Adventure in UNIX commands

Gary Samuelson garys at bunkerb.UUCP
Thu Feb 23 01:51:16 AEST 1984


Recently, net.unix was treated to an "adventure shell," showing
how the sentence structure of adventure could be used in a
Unix user context.

Then we were treated to another (not THE other) side of the
story -- a script from adventure as it might appear if you
were intereacting with DCL (one of, again not THE command
languages available with VMS).

So, I guess it is time to show the same script, using UNIX-style
commands.

$ adv
Usage: adv [ionsewNSEWudULtTDKfBwlI] [bwrCpmPaBvsednlfkjScRg]

$ adv l
road

$ adv i
building
 
keys
lamp
food
bottle
water

$ adv t k l f W
building

$ adv I
keys
lamp
food
bottle
 water

$ adv O
road

$ adv L
road, stream, building

$ adv -3 D
stream

slit

grate
 locked

$ adv U
grate
 unlocked 

$ adv d
chamber
grate
 unlocked 

$ adv w
cobbles
wicker cage

$ adv t w
cobbles

$ adv q
core dumped

(You get the general idea... or do you?)

A little explanation (totally un-UNIX of me):

1) Each time a UNIX command is executed, it does one thing and then
   exits.  Thus you have to type 'adv' every time.

2) The syntax for the UNIX-style adventure consists of single letter
   verbs followed by single letter objects.  If there are more than
   52 verbs (since case is significant), too bad.  If there are more
   than two verbs which start with the same letter, well, the extra
   ones will have to use letters other than their initials.

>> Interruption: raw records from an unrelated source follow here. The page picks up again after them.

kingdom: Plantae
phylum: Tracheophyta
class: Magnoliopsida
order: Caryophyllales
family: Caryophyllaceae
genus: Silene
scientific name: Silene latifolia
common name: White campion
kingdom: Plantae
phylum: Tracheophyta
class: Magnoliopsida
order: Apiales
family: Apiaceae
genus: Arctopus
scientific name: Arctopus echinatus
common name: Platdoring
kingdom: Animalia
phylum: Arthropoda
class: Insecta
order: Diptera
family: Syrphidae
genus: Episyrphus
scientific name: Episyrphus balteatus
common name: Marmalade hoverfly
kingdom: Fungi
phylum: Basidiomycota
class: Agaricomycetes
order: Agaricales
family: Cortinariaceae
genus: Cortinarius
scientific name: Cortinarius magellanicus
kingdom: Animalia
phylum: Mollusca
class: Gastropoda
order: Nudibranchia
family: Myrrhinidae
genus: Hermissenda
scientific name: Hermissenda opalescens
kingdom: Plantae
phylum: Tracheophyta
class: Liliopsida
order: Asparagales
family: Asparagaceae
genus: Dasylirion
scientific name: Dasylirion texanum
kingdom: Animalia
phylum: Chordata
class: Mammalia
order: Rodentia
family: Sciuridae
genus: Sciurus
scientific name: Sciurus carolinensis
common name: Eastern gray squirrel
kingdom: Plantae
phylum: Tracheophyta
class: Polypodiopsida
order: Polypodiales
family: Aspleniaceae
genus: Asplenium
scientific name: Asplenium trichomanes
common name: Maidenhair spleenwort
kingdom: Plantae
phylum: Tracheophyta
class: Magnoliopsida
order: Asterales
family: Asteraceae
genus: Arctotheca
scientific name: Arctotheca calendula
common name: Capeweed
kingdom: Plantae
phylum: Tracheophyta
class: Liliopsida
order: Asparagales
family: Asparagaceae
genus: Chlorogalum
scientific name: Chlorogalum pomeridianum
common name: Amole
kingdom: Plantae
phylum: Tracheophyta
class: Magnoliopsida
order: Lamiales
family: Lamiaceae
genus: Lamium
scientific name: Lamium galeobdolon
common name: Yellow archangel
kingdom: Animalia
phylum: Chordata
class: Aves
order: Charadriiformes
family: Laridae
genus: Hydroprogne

3) Each time a command is executed, if one word is sufficient to
   identify the location to the experienced adventurer, that's all
   you get.

4) 'adv L' is UNIX for 'look'.  It gives you three words, maybe as
   many as five.

Gary Samuelson
ittvax!bunker!bunkerb!garys

UNIX is a trademark of Bell Laboratories.